:: THE RECORDS
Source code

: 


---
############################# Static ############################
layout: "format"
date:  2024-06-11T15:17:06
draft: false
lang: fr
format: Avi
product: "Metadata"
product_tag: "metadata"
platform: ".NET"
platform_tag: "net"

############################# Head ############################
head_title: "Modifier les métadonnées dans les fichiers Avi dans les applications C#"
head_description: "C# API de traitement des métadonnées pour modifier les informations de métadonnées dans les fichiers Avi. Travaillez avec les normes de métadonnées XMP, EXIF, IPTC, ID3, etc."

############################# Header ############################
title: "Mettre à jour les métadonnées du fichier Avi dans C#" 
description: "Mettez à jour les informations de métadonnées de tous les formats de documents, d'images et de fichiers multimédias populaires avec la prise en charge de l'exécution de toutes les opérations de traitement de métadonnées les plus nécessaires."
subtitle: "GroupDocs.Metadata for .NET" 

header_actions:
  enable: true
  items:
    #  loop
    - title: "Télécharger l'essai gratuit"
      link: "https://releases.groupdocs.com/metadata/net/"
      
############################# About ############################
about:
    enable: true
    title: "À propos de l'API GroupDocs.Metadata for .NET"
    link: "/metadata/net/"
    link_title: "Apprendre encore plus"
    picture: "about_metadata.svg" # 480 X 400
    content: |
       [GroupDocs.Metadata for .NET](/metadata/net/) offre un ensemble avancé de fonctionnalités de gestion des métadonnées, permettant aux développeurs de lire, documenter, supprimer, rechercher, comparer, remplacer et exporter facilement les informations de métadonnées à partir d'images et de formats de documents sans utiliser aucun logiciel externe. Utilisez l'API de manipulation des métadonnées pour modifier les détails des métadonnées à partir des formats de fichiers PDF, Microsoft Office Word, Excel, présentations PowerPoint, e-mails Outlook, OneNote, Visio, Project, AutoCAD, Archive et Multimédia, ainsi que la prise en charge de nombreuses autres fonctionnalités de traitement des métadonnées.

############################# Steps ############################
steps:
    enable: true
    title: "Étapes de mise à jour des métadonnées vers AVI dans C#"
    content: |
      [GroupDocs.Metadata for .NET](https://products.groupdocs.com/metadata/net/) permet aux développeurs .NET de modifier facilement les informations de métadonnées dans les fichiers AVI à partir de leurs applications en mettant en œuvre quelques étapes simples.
::::
■ WHAT THE TASK ASKS
Return every line of the listing above without any changes.

■ TASK OUTPUT
Source code

: 


---
############################# Static ############################
layout: "format"
date:  2024-06-11T15:17:06
draft: false
lang: fr
format: Avi
product: "Metadata"
product_tag: "metadata"
platform: ".NET"
platform_tag: "net"

############################# Head ############################
head_title: "Modifier les métadonnées dans les fichiers Avi dans les applications C#"
head_description: "C# API de traitement des métadonnées pour modifier les informations de métadonnées dans les fichiers Avi. Travaillez avec les normes de métadonnées XMP, EXIF, IPTC, ID3, etc."

############################# Header ############################
title: "Mettre à jour les métadonnées du fichier Avi dans C#" 
description: "Mettez à jour les informations de métadonnées de tous les formats de documents, d'images et de fichiers multimédias populaires avec la prise en charge de l'exécution de toutes les opérations de traitement de métadonnées les plus nécessaires."
subtitle: "GroupDocs.Metadata for .NET" 

header_actions:
  enable: true
  items:
    #  loop
    - title: "Télécharger l'essai gratuit"
      link: "https://releases.groupdocs.com/metadata/net/"
      
############################# About ############################
about:
    enable: true
    title: "À propos de l'API GroupDocs.Metadata for .NET"
    link: "/metadata/net/"
    link_title: "Apprendre encore plus"
    picture: "about_metadata.svg" # 480 X 400
    content: |
       [GroupDocs.Metadata for .NET](/metadata/net/) offre un ensemble avancé de fonctionnalités de gestion des métadonnées, permettant aux développeurs de lire, documenter, supprimer, rechercher, comparer, remplacer et exporter facilement les informations de métadonnées à partir d'images et de formats de documents sans utiliser aucun logiciel externe. Utilisez l'API de manipulation des métadonnées pour modifier les détails des métadonnées à partir des formats de fichiers PDF, Microsoft Office Word, Excel, présentations PowerPoint, e-mails Outlook, OneNote, Visio, Project, AutoCAD, Archive et Multimédia, ainsi que la prise en charge de nombreuses autres fonctionnalités de traitement des métadonnées.

############################# Steps ############################
steps:
    enable: true
    title: "Étapes de mise à jour des métadonnées vers AVI dans C#"
    content: |
      [GroupDocs.Metadata for .NET](https://products.groupdocs.com/metadata/net/) permet aux développeurs .NET de modifier facilement les informations de métadonnées dans les fichiers AVI à partir de leurs applications en mettant en œuvre quelques étapes simples.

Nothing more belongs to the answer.